Lots of comedians perform live on social media. I’ve live-streamed on Facebook, which only reached my cousins and a bunch of strangers, and I tried Instagram Live, where people would join by accident and immediately leave. Since lockdown began, I’ve been asked to do a few online gigs. They’re quite nice but doing my standup material to complete silence is what happens in my anxiety dreams.

I had been a casual Twitch viewer for about a year, mainly watching my friend Limmy, who has made a career out of it. He told me to forget everything else and “dive into Twitch heid first”. I would get the words “heid first” tattooed on me if I was into tattoos because this might be the best advice I’ve been given in years.

Going ‘heid first’ … Bilal Zafar



Going ‘heid first’ … Bilal Zafar

On Twitch people usually live-stream themselves playing a video game, chatting as they do it, and viewers can join a chat bar along the side of the screen. I dipped my toe in by playing some standard games that worked on my PC and spoke to an audience of about five as I did it. I’m a big football fan and decided to get the latest edition of Fifa to stream but my attempt failed because my PC is nowhere near fast enough to handle a new game like that. In the meantime, a green screen and ring light that I ordered fairly cheaply arrived. I decided a more retro approach to gaming might be more fun and I got hold of Pro Evolution Soccer 5, the first game I really got into as a 13-year-old.

When people play the career mode on a football game, they usually imagine they are the manager. I decided I would wear my suit to be the manager, and use my green screen to add backgrounds so I could give half-time team talks, have post-match interviews and do a press conference. My audience began to grow and so did my confidence. I gave players their own voices and storylines and began to develop it to the point where my football manager character got addicted to Bonjela, drove a golf cart on the motorway and got into a fight with a player. I now have an average of 600 people watching me three times a week. As a performer, I’ve never had the opportunity to be this creative. The audience who join me in the chat automatically become my “assistant managers” and have a say in tactics, how players should be disciplined and much more.

Most people stream on Twitch casually but for me, each stream is a show that takes preparation. I work hard to make it entertaining. I even get the same feelings as when I’m doing standup: I get very nervous beforehand, have loads of fun when it’s going well and feel the adrenaline when it ends.

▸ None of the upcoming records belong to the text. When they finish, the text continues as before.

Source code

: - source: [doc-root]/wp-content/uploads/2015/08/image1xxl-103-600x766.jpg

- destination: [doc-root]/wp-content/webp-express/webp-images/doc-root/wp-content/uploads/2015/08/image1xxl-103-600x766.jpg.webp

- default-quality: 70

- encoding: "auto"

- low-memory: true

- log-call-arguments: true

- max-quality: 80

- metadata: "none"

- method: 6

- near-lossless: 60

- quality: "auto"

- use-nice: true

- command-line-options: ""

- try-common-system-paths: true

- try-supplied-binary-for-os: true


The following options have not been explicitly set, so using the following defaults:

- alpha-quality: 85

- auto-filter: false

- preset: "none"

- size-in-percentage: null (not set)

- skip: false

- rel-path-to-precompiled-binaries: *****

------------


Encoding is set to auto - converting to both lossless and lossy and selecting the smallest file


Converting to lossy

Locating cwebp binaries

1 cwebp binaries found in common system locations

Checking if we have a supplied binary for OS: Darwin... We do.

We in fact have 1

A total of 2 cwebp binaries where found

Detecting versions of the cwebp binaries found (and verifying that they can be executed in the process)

I can’t say what will happen to standup comedy. I have friends in the industry who have been made redundant, arts centres are already having to close and the live comedy world could be a very different place when it finally returns. My plan was to go to the Edinburgh fringe where I would have been very lucky to break even and most likely would have had some meetings with production companies that led nowhere. But now I’m able to make some money, do exactly what I want and push myself creatively to a growing audience.